__WORK REQUIRED__: Only the pictures should be left out; write out all other data exactly.

Dataset records:
+ + + + + + +

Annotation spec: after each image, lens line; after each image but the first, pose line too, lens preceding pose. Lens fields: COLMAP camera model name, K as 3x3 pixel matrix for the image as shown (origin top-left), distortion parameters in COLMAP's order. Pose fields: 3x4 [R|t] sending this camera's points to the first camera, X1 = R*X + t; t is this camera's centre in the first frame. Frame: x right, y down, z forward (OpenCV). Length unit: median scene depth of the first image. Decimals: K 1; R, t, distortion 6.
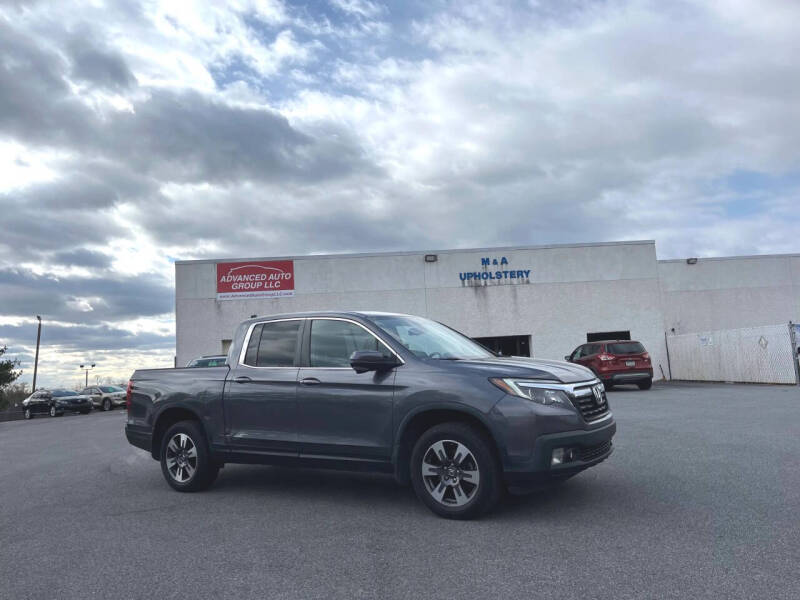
lens RADIAL K [[624.1, 0, 387.7], [0, 624.1, 314.0], [0, 0, 1]] dist [0.107340, -0.144305]
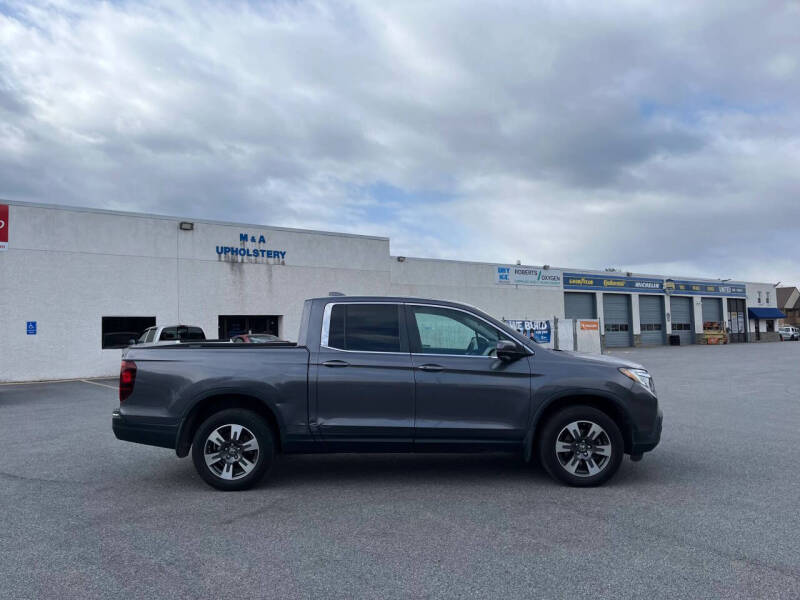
lens RADIAL K [[609.5, 0, 400.0], [0, 609.5, 300.0], [0, 0, 1]] dist [0.060357, -0.089648]
pose [[0.831136, 0.067913, 0.551906, -0.167562], [-0.076992, 0.997009, -0.006737, 0.002255], [-0.550713, -0.036893, 0.833879, 0.049509]]
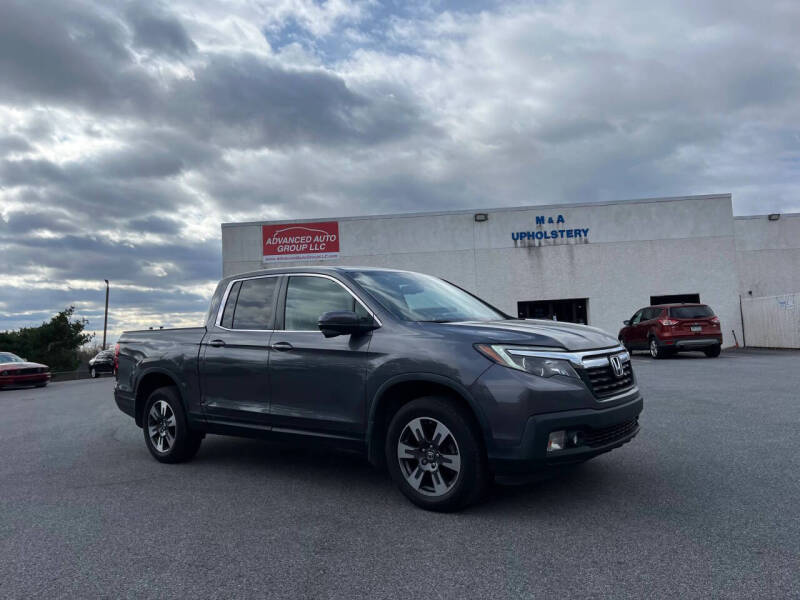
lens RADIAL K [[625.6, 0, 380.7], [0, 625.6, 302.1], [0, 0, 1]] dist [0.052396, -0.004689]
pose [[0.994010, 0.001688, -0.109278, 0.025627], [0.002482, 0.999274, 0.038018, 0.002975], [0.109263, -0.038062, 0.993284, 0.033769]]
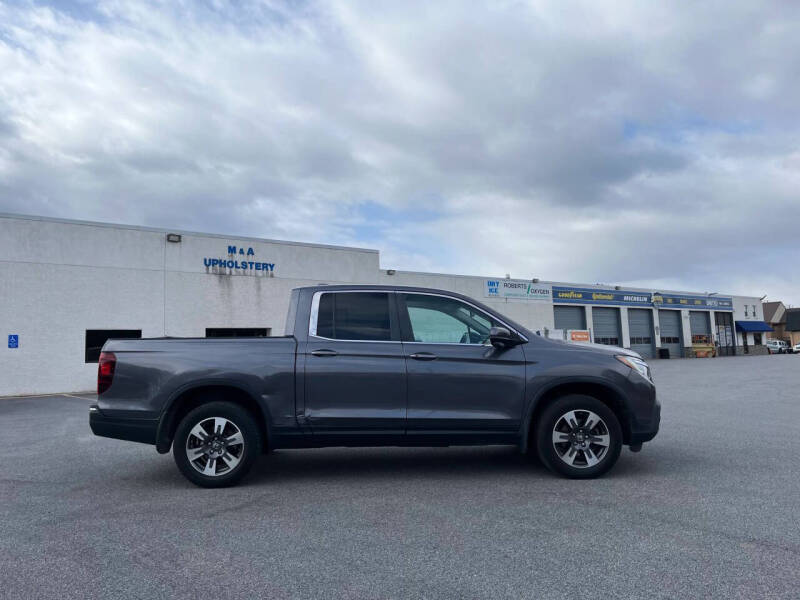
lens RADIAL K [[609.5, 0, 400.0], [0, 609.5, 300.0], [0, 0, 1]] dist [0.060357, -0.089648]
pose [[0.821958, 0.078657, 0.564091, -0.162884], [-0.068245, 0.996884, -0.039562, 0.014185], [-0.565445, -0.005978, 0.824764, 0.055533]]
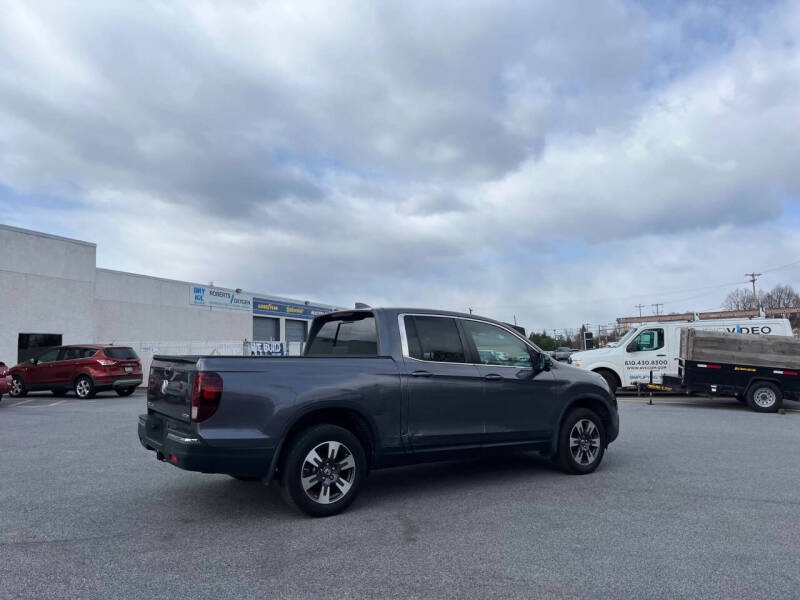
lens RADIAL K [[609.5, 0, 400.0], [0, 609.5, 300.0], [0, 0, 1]] dist [0.060357, -0.089648]
pose [[0.373079, 0.131660, 0.918411, -0.278788], [-0.097159, 0.989982, -0.102452, 0.023363], [-0.922699, -0.051009, 0.382133, 0.175112]]
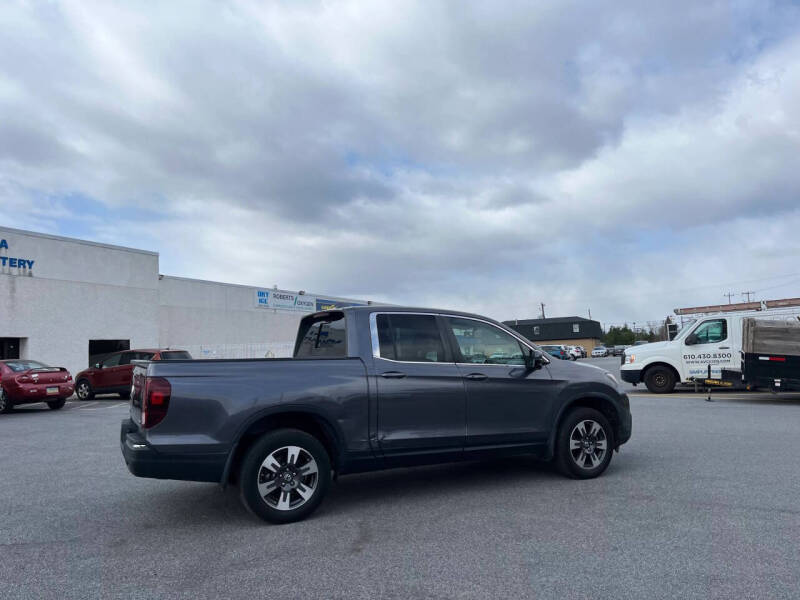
lens RADIAL K [[609.5, 0, 400.0], [0, 609.5, 300.0], [0, 0, 1]] dist [0.060357, -0.089648]
pose [[0.487191, 0.114892, 0.865705, -0.253373], [-0.077661, 0.993080, -0.088092, 0.018889], [-0.869835, -0.024314, 0.492742, 0.143430]]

+ + + + + + +

__TASK RESPONSE__:
Annotation spec: after each image, lens line; after each image but the first, pose line too, lens preceding pose. Lens fields: COLMAP camera model name, K as 3x3 pixel matrix for the image as shown (origin top-left), distortion parameters in COLMAP's order. Pose fields: 3x4 [R|t] sending this camera's points to the first camera, X1 = R*X + t; t is this camera's centre in the first frame. Frame: x right, y down, z forward (OpenCV). Length unit: median scene depth of the first image. Decimals: K 1; R, t, distortion 6.
lens RADIAL K [[624.1, 0, 387.7], [0, 624.1, 314.0], [0, 0, 1]] dist [0.107340, -0.144305]
lens RADIAL K [[609.5, 0, 400.0], [0, 609.5, 300.0], [0, 0, 1]] dist [0.060357, -0.089648]
pose [[0.831136, 0.067913, 0.551906, -0.167562], [-0.076992, 0.997009, -0.006737, 0.002255], [-0.550713, -0.036893, 0.833879, 0.049509]]
lens RADIAL K [[625.6, 0, 380.7], [0, 625.6, 302.1], [0, 0, 1]] dist [0.052396, -0.004689]
pose [[0.994010, 0.001688, -0.109278, 0.025627], [0.002482, 0.999274, 0.038018, 0.002975], [0.109263, -0.038062, 0.993284, 0.033769]]
lens RADIAL K [[609.5, 0, 400.0], [0, 609.5, 300.0], [0, 0, 1]] dist [0.060357, -0.089648]
pose [[0.821958, 0.078657, 0.564091, -0.162884], [-0.068245, 0.996884, -0.039562, 0.014185], [-0.565445, -0.005978, 0.824764, 0.055533]]
lens RADIAL K [[609.5, 0, 400.0], [0, 609.5, 300.0], [0, 0, 1]] dist [0.060357, -0.089648]
pose [[0.373079, 0.131660, 0.918411, -0.278788], [-0.097159, 0.989982, -0.102452, 0.023363], [-0.922699, -0.051009, 0.382133, 0.175112]]
lens RADIAL K [[609.5, 0, 400.0], [0, 609.5, 300.0], [0, 0, 1]] dist [0.060357, -0.089648]
pose [[0.487191, 0.114892, 0.865705, -0.253373], [-0.077661, 0.993080, -0.088092, 0.018889], [-0.869835, -0.024314, 0.492742, 0.143430]]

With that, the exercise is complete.